» **WHAT IS NEEDED**: Repeat every entry word for word; omit all pictures.

» **DATASET**:
----
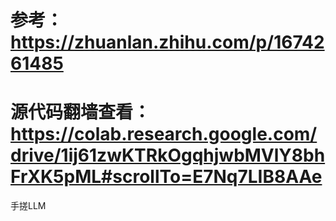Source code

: # 参考：https://zhuanlan.zhihu.com/p/1674261485

# 源代码翻墙查看：https://colab.research.google.com/drive/1ij61zwKTRkOgqhjwbMVlY8bhFrXK5pML#scrollTo=E7Nq7LIB8AAe

手搓LLM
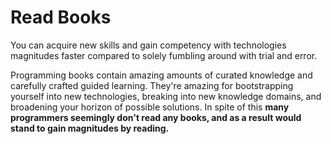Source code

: # Read Books
You can acquire new skills and gain competency with technologies magnitudes faster compared to solely fumbling around with trial and error.

Programming books contain amazing amounts of curated knowledge and carefully crafted guided learning. They're amazing for bootstrapping yourself into new technologies, breaking into new knowledge domains, and broadening your horizon of possible solutions. In spite of this **many programmers seemingly don't read any books, and as a result would stand to gain magnitudes by reading.**
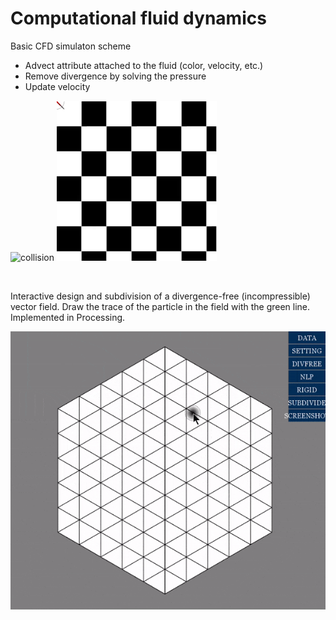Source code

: # Computational fluid dynamics

Basic CFD simulaton scheme
 - Advect attribute attached to the fluid (color, velocity, etc.)
 - Remove divergence by solving the pressure
 - Update velocity
 

![collision](/Math_Physics_Graphics/Something_about_the_field/CFD_0_GIF.gif)
![collision](/Math_Physics_Graphics/Something_about_the_field/CFD_1_GIF.gif)

<br />

Interactive design and subdivision of a divergence-free (incompressible) vector field. Draw the trace of the particle in the field with the green line. Implemented in Processing.

![collision](/Math_Physics_Graphics/Something_about_the_field/field.gif)
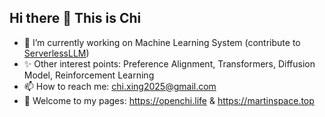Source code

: ## Hi there 👋 This is Chi

- 🔭 I’m currently working on Machine Learning System (contribute to [ServerlessLLM](https://github.com/ServerlessLLM/ServerlessLLM))
- ✨ Other interest points: Preference Alignment, Transformers, Diffusion Model, Reinforcement Learning
- 📫 How to reach me: chi.xing2025@gmail.com
- 🔎 Welcome to my pages: https://openchi.life & https://martinspace.top
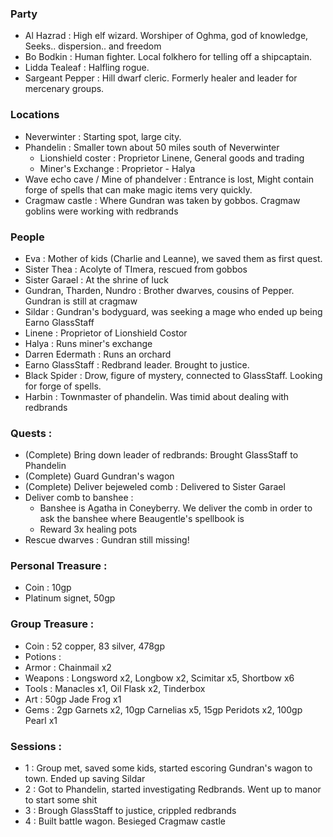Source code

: ### Party
* Al Hazrad : High elf wizard. Worshiper of Oghma, god of knowledge, Seeks.. dispersion.. and freedom
* Bo Bodkin : Human fighter. Local folkhero for telling off a shipcaptain. 
* Lidda Tealeaf : Halfling rogue. 
* Sargeant Pepper : Hill dwarf cleric. Formerly healer and leader for mercenary groups.

### Locations 
* Neverwinter : Starting spot, large city. 
* Phandelin : Smaller town about 50 miles south of Neverwinter
    * Lionshield coster : Proprietor Linene, General goods and trading 
    * Miner's Exchange : Proprietor - Halya  
* Wave echo cave / Mine of phandelver : Entrance is lost, Might contain forge of spells that can make 
magic items very quickly. 
* Cragmaw castle : Where Gundran was taken by gobbos. Cragmaw goblins were working with redbrands

### People 
* Eva : Mother of kids (Charlie and Leanne), we saved them as first quest. 
* Sister Thea : Acolyte of TImera, rescued from gobbos 
* Sister Garael : At the shrine of luck 
* Gundran, Tharden, Nundro : Brother dwarves, cousins of Pepper. Gundran is still at cragmaw 
* Sildar : Gundran's bodyguard, was seeking a mage who ended up being Earno GlassStaff 
* Linene : Proprietor of Lionshield Costor 
* Halya : Runs miner's exchange 
* Darren Edermath : Runs an orchard 
* Earno GlassStaff : Redbrand leader. Brought to justice. 
* Black Spider : Drow, figure of mystery, connected to GlassStaff. Looking for forge of spells. 
* Harbin : Townmaster of phandelin. Was timid about dealing with redbrands
    
### Quests : 
* (Complete) Bring down leader of redbrands: Brought GlassStaff to Phandelin
* (Complete) Guard Gundran's wagon 
* (Complete) Deliver bejeweled comb : Delivered to Sister Garael
* Deliver comb to banshee : 
    * Banshee is Agatha in Coneyberry. We deliver the comb in order to ask the banshee where Beaugentle's spellbook is 
    * Reward 3x healing pots 
* Rescue dwarves : Gundran still missing!

### Personal Treasure : 
* Coin : 10gp
* Platinum signet, 50gp
    
### Group Treasure : 
* Coin : 52 copper, 83 silver, 478gp 
* Potions : 
* Armor : Chainmail x2 
* Weapons : Longsword x2, Longbow x2, Scimitar x5, Shortbow x6 
* Tools : Manacles x1, Oil Flask x2, Tinderbox 
* Art : 50gp Jade Frog x1 
* Gems : 2gp Garnets x2, 10gp Carnelias x5, 15gp Peridots x2, 100gp Pearl x1

### Sessions : 
* 1 : Group met, saved some kids, started escoring Gundran's wagon to town. Ended up saving Sildar 
* 2 : Got to Phandelin, started investigating Redbrands. Went up to manor to start some shit 
* 3 : Brough GlassStaff to justice, crippled redbrands 
* 4 : Built battle wagon. Besieged Cragmaw castle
----
» **SOLUTION**:
Source code

: # 参考：https://zhuanlan.zhihu.com/p/1674261485

# 源代码翻墙查看：https://colab.research.google.com/drive/1ij61zwKTRkOgqhjwbMVlY8bhFrXK5pML#scrollTo=E7Nq7LIB8AAe

手搓LLM
Source code

: # Read Books
You can acquire new skills and gain competency with technologies magnitudes faster compared to solely fumbling around with trial and error.

Programming books contain amazing amounts of curated knowledge and carefully crafted guided learning. They're amazing for bootstrapping yourself into new technologies, breaking into new knowledge domains, and broadening your horizon of possible solutions. In spite of this **many programmers seemingly don't read any books, and as a result would stand to gain magnitudes by reading.**
Source code

: # Computational fluid dynamics

Basic CFD simulaton scheme
 - Advect attribute attached to the fluid (color, velocity, etc.)
 - Remove divergence by solving the pressure
 - Update velocity
 

![collision](/Math_Physics_Graphics/Something_about_the_field/CFD_0_GIF.gif)
![collision](/Math_Physics_Graphics/Something_about_the_field/CFD_1_GIF.gif)

<br />

Interactive design and subdivision of a divergence-free (incompressible) vector field. Draw the trace of the particle in the field with the green line. Implemented in Processing.

![collision](/Math_Physics_Graphics/Something_about_the_field/field.gif)
Source code

: ## Hi there 👋 This is Chi

- 🔭 I’m currently working on Machine Learning System (contribute to [ServerlessLLM](https://github.com/ServerlessLLM/ServerlessLLM))
- ✨ Other interest points: Preference Alignment, Transformers, Diffusion Model, Reinforcement Learning
- 📫 How to reach me: chi.xing2025@gmail.com
- 🔎 Welcome to my pages: https://openchi.life & https://martinspace.top
Source code

: ### Party
* Al Hazrad : High elf wizard. Worshiper of Oghma, god of knowledge, Seeks.. dispersion.. and freedom
* Bo Bodkin : Human fighter. Local folkhero for telling off a shipcaptain. 
* Lidda Tealeaf : Halfling rogue. 
* Sargeant Pepper : Hill dwarf cleric. Formerly healer and leader for mercenary groups.

### Locations 
* Neverwinter : Starting spot, large city. 
* Phandelin : Smaller town about 50 miles south of Neverwinter
    * Lionshield coster : Proprietor Linene, General goods and trading 
    * Miner's Exchange : Proprietor - Halya  
* Wave echo cave / Mine of phandelver : Entrance is lost, Might contain forge of spells that can make 
magic items very quickly. 
* Cragmaw castle : Where Gundran was taken by gobbos. Cragmaw goblins were working with redbrands

### People 
* Eva : Mother of kids (Charlie and Leanne), we saved them as first quest. 
* Sister Thea : Acolyte of TImera, rescued from gobbos 
* Sister Garael : At the shrine of luck 
* Gundran, Tharden, Nundro : Brother dwarves, cousins of Pepper. Gundran is still at cragmaw 
* Sildar : Gundran's bodyguard, was seeking a mage who ended up being Earno GlassStaff 
* Linene : Proprietor of Lionshield Costor 
* Halya : Runs miner's exchange 
* Darren Edermath : Runs an orchard 
* Earno GlassStaff : Redbrand leader. Brought to justice. 
* Black Spider : Drow, figure of mystery, connected to GlassStaff. Looking for forge of spells. 
* Harbin : Townmaster of phandelin. Was timid about dealing with redbrands
    
### Quests : 
* (Complete) Bring down leader of redbrands: Brought GlassStaff to Phandelin
* (Complete) Guard Gundran's wagon 
* (Complete) Deliver bejeweled comb : Delivered to Sister Garael
* Deliver comb to banshee : 
    * Banshee is Agatha in Coneyberry. We deliver the comb in order to ask the banshee where Beaugentle's spellbook is 
    * Reward 3x healing pots 
* Rescue dwarves : Gundran still missing!

### Personal Treasure : 
* Coin : 10gp
* Platinum signet, 50gp
    
### Group Treasure : 
* Coin : 52 copper, 83 silver, 478gp 
* Potions : 
* Armor : Chainmail x2 
* Weapons : Longsword x2, Longbow x2, Scimitar x5, Shortbow x6 
* Tools : Manacles x1, Oil Flask x2, Tinderbox 
* Art : 50gp Jade Frog x1 
* Gems : 2gp Garnets x2, 10gp Carnelias x5, 15gp Peridots x2, 100gp Pearl x1

### Sessions : 
* 1 : Group met, saved some kids, started escoring Gundran's wagon to town. Ended up saving Sildar 
* 2 : Got to Phandelin, started investigating Redbrands. Went up to manor to start some shit 
* 3 : Brough GlassStaff to justice, crippled redbrands 
* 4 : Built battle wagon. Besieged Cragmaw castle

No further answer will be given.